Het gebruik van standaardonderdelen en een eenvoudige constructie resulteerde in een snelle productie: er werden meer dan 200 huizen per week gebouwd en tegen 1964 waren 11.000 eenheden voltooid. Het type woning werd een “kernwoning” genoemd – in feite een eenpersoonskamer met een verhoogde veranda. Het idee was dat de bewoners de huizen naar behoefte geleidelijk zouden uitbreiden, volgens een voorgeschreven plan en bouwstandaard.
Als onderdeel van mijn onderzoek sprak ik met enkele bewoners die sinds het begin van de jaren zestig in de nederzetting hebben gewoond. Zij kunnen zich de ontwikkelingen herinneren die hebben plaatsgevonden. Zij herinneren zich dat sommige grotere gezinnen gedwongen werden te verhuizen van grote structuren met meerdere kamers naar één eenvoudige kamer, wat resulteerde in overbevolkte en onhygiënische omstandigheden.
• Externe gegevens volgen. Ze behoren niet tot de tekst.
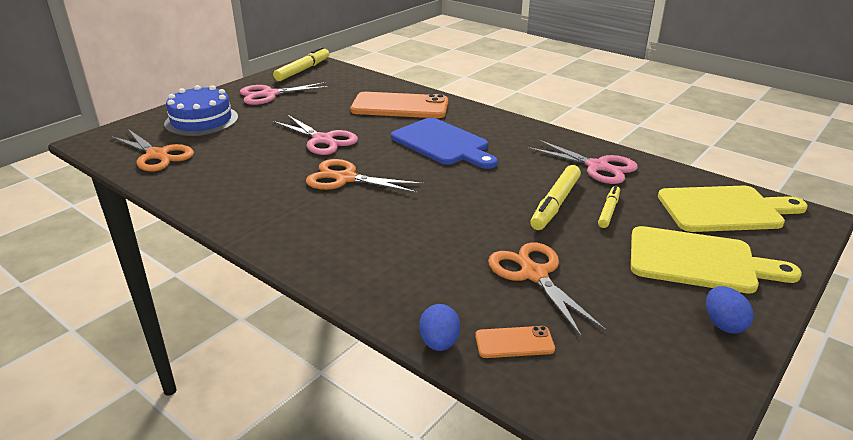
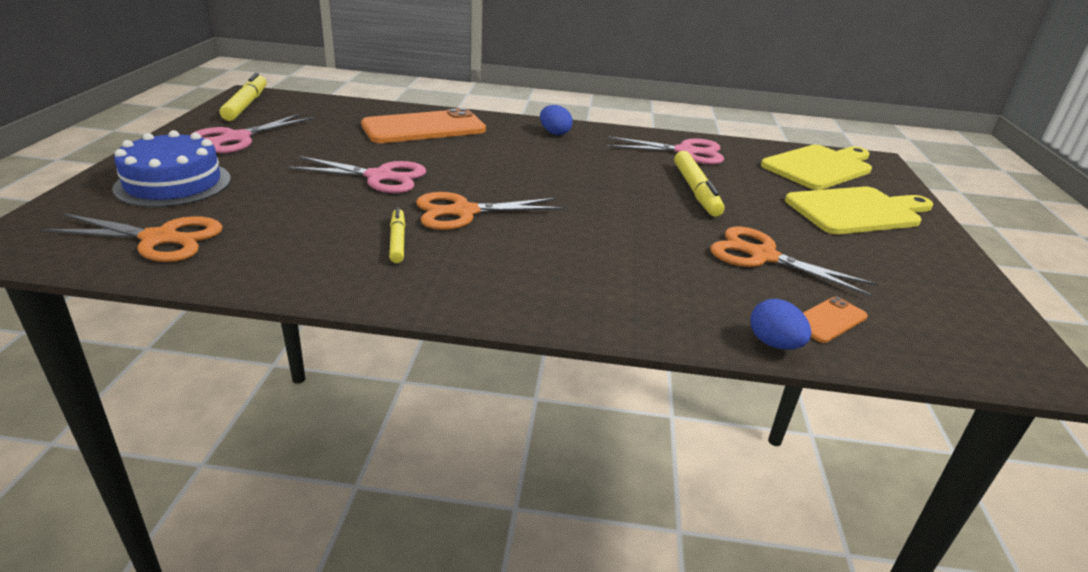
camera: 35 degrees left, 0 degrees up
blue cutting board [391,117,498,169] -> none
yellow marker [598,185,620,228] -> yellow marker moved to [389,207,405,263]
blue egg [706,286,754,334] -> blue egg moved to [540,105,573,135]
Uitbreidingen en wijzigingen aan de kernhuizen zijn beperkt gebleven, hoewel de meeste een extra kamer hebben toegevoegd en het voorportaal hebben uitgebreid. Water wordt nog steeds verkregen via een stand-pijp die dient als de lokale verzamelplaats. Er zijn gemeenschappelijke latrines (die over het algemeen niet populair zijn), hoewel veel bewoners hun eigen badhuis hebben gebouwd.
Onvervulde beloften
De belofte van materiële modernisering is nog steeds niet ingelost. Een kleine lagere school werd gebouwd samen met de kernhuizen en meer recentelijk is een middelbare school gebouwd door de bewoners. Een winkel voorziet in basisbehoeften en de meeste bewoners houden geiten en kippen en verbouwen fruit en groenten. De nederzetting is bekritiseerd om haar ongeoorloofde bouwsels en grondgebruik, maar zonder deze teelt had een dergelijke afgelegen stad niet kunnen overleven.
Hoewel de ontwikkeling niet geheel volgens plan is verlopen en de eerste voorstellen voor velen ontberingen hebben veroorzaakt, is het nu een bloeiende nederzetting. Formele planning en de precieze plaatsing van gebouwen, al te prescriptieve bouwvoorschriften en regelgeving hebben plaatsgemaakt voor een schematische reeks principes die veel meer controle overlaten aan de bewoners en zij moeten worden geprezen voor hun inspanningen.
Lessen die zijn geleerd
Het Akosombo-plan is een onberispelijk voorbeeld van top-down planning met een sterk gecontroleerde omgeving. Maar het slaagde er slechts in een klein en bevoorrecht deel van de samenleving te huisvesten. Als dit model kan worden gefinancierd en geleverd aan een grote gemeenschap is het zeker een geldige en aantrekkelijke optie.
Wanneer dit niet mogelijk is, biedt New Ajena een andere route, een route die meer inclusief is en afhankelijk van de goede wil en het harde werk van de gemeenschap, maar die laat zien hoe grote bevolkingsgroepen snel kunnen worden gehuisvest.
Het hoeft natuurlijk niet het een of het ander te zijn, en het geplande Akosombo-model, met de bijbehorende zelfgebouwde satellietdorpen, zou een duurzame en betaalbare oplossing kunnen bieden voor de huisvesting in Ghana.